7.2 Lasso

Lasso stands for “least absolute shrinkage and selection operator”. Like ridge, lasso adds a penalty for coefficients, but instead of penalizing the sum of squared coefficients (L2 penalty), lasso penalizes the sum of absolute values (L1 penalty). As a result, for high values of \(\lambda\), coefficients can be zeroed under lasso.

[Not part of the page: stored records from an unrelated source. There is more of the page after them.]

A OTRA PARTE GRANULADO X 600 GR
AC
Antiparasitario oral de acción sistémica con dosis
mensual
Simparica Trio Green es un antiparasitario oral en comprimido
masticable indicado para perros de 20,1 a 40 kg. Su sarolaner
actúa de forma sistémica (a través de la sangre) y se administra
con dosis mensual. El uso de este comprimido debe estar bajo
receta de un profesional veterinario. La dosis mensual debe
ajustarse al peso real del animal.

The loss function for lasso is

\[L = \sum_{i = 1}^n \left(y_i - x_i^{'} \hat\beta \right)^2 + \lambda \sum_{j=1}^k \left| \hat{\beta}_j \right|.\]

Example

Continuing with prediction of mpg from the other variables in the mtcars data set, follow the same steps as before, but with ridge regression. This time specify parameter alpha = 1 for ridge regression (it was 0 for ridge, and for elastic net it will be something in between and require optimization).

set.seed(1234)
mdl_lasso <- train(
  mpg ~ .,
  data = training,
  method = "glmnet",
  metric = "RMSE",
  preProcess = c("center", "scale"),
  tuneGrid = expand.grid(
    .alpha = 1,  # optimize a lasso regression
    .lambda = seq(0, 5, length.out = 101)
  ),
  trControl = train_control
  )

## Warning in nominalTrainWorkflow(x = x, y = y, wts = weights, info = trainInfo, :
## There were missing values in resampled performance measures.

mdl_lasso$bestTune

##    alpha lambda
## 14     1   0.65

The summary output shows the model did not tune alpha because I held it at 1 for lasso regression. The optimal tuning values (at the minimum RMSE) were alpha = 1 and lambda = 0.65. You can see the RMSE minimum on the the plot.

ggplot(mdl_ridge) +
  labs(title = "Lasso Regression Parameter Tuning", x = "lambda")